## Task prompt
No pictures, please: print exactly the lines from the one that contains "root of tail: (935, 519)" through the last line of the listing.

## Material provided
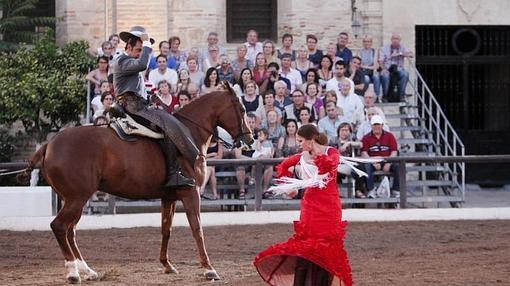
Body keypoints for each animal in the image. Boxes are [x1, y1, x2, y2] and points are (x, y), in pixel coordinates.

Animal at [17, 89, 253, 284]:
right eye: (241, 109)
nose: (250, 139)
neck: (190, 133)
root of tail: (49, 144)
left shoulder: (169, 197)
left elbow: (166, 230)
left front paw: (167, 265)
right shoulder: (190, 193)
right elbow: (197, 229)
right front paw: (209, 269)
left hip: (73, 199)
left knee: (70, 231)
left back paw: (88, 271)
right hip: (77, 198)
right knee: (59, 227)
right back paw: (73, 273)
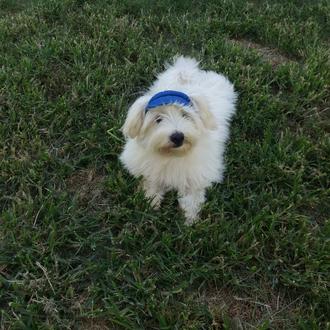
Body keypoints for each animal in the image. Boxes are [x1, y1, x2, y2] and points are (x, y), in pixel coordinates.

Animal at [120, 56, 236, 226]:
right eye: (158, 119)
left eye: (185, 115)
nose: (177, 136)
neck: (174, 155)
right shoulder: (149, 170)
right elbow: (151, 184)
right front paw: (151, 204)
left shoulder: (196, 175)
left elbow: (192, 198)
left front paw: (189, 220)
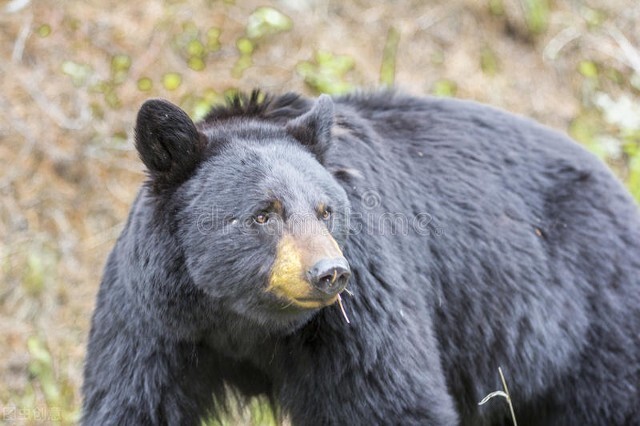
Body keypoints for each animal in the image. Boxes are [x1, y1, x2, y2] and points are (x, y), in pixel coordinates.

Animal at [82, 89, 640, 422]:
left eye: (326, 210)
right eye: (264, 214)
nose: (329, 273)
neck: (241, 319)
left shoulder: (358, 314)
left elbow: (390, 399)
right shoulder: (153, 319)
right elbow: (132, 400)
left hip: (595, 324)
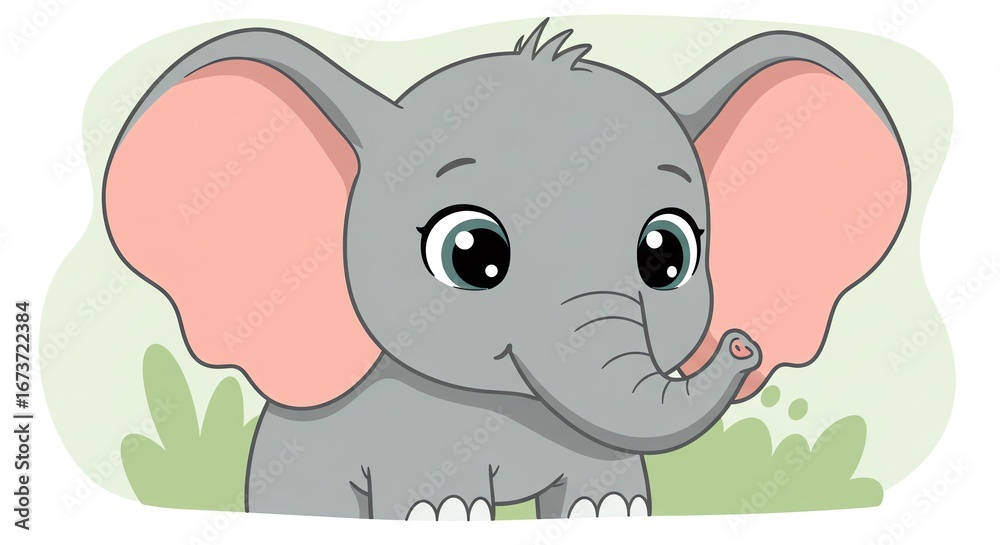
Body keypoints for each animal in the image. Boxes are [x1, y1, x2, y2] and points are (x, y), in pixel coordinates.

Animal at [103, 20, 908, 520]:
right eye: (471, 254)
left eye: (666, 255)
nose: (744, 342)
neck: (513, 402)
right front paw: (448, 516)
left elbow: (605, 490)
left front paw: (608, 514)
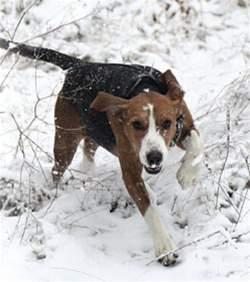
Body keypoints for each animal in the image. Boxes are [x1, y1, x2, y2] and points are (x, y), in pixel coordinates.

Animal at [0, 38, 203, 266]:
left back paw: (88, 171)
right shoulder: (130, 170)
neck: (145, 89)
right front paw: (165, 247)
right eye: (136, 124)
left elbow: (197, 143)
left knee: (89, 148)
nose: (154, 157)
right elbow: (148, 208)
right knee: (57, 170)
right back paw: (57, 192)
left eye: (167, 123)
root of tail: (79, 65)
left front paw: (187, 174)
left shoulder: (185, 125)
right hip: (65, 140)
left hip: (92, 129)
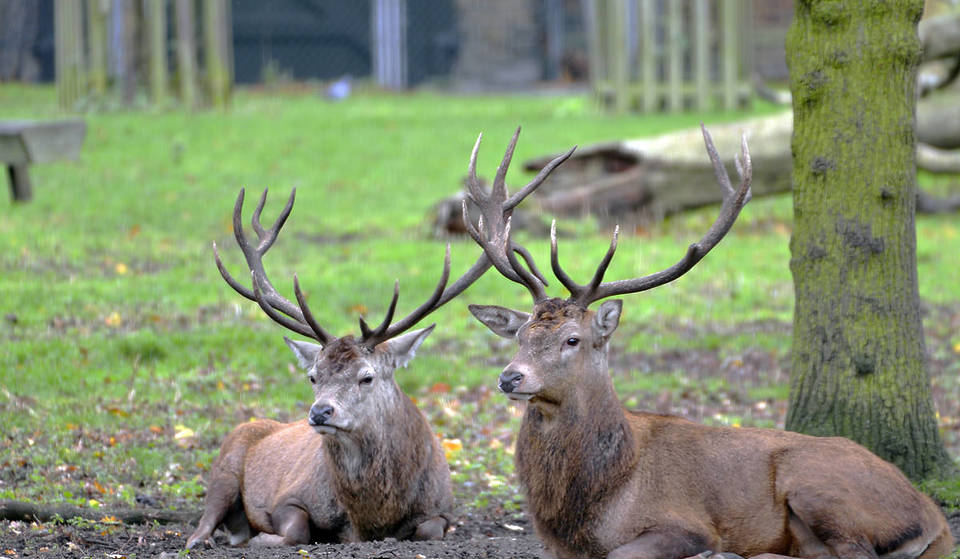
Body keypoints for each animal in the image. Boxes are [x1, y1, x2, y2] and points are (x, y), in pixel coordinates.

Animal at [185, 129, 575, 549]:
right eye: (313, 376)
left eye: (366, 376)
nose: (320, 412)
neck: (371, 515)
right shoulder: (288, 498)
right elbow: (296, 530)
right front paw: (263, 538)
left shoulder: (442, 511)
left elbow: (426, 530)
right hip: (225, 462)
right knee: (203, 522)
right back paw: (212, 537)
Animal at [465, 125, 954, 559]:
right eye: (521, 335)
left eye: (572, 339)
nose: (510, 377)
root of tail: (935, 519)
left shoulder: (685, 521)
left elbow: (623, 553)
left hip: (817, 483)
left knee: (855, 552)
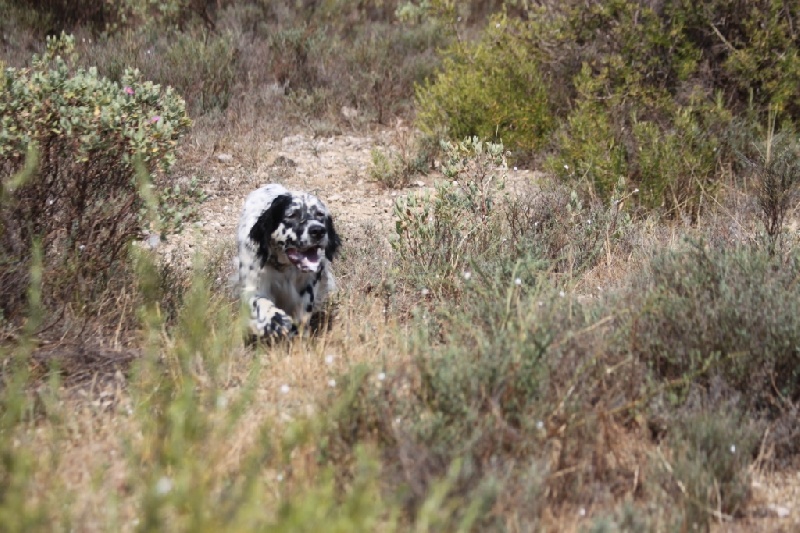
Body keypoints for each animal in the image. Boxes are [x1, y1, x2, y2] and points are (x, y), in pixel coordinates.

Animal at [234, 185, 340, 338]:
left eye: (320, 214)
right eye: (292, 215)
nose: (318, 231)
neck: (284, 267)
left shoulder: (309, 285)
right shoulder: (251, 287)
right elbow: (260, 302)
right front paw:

## Result of this task
root of tail: (935, 519)
left shoulder: (685, 521)
left elbow: (623, 553)
left hip: (817, 483)
left knee: (855, 552)
Body keypoints for each animal in the image. Boxes are [x1, y1, x2, y2] and points are (x, y), in pixel coordinates.

Animal at [234, 185, 340, 338]:
left eye: (320, 214)
right eye: (292, 215)
nose: (318, 231)
neck: (284, 267)
left shoulder: (309, 285)
right shoulder: (251, 287)
right elbow: (260, 302)
right front paw:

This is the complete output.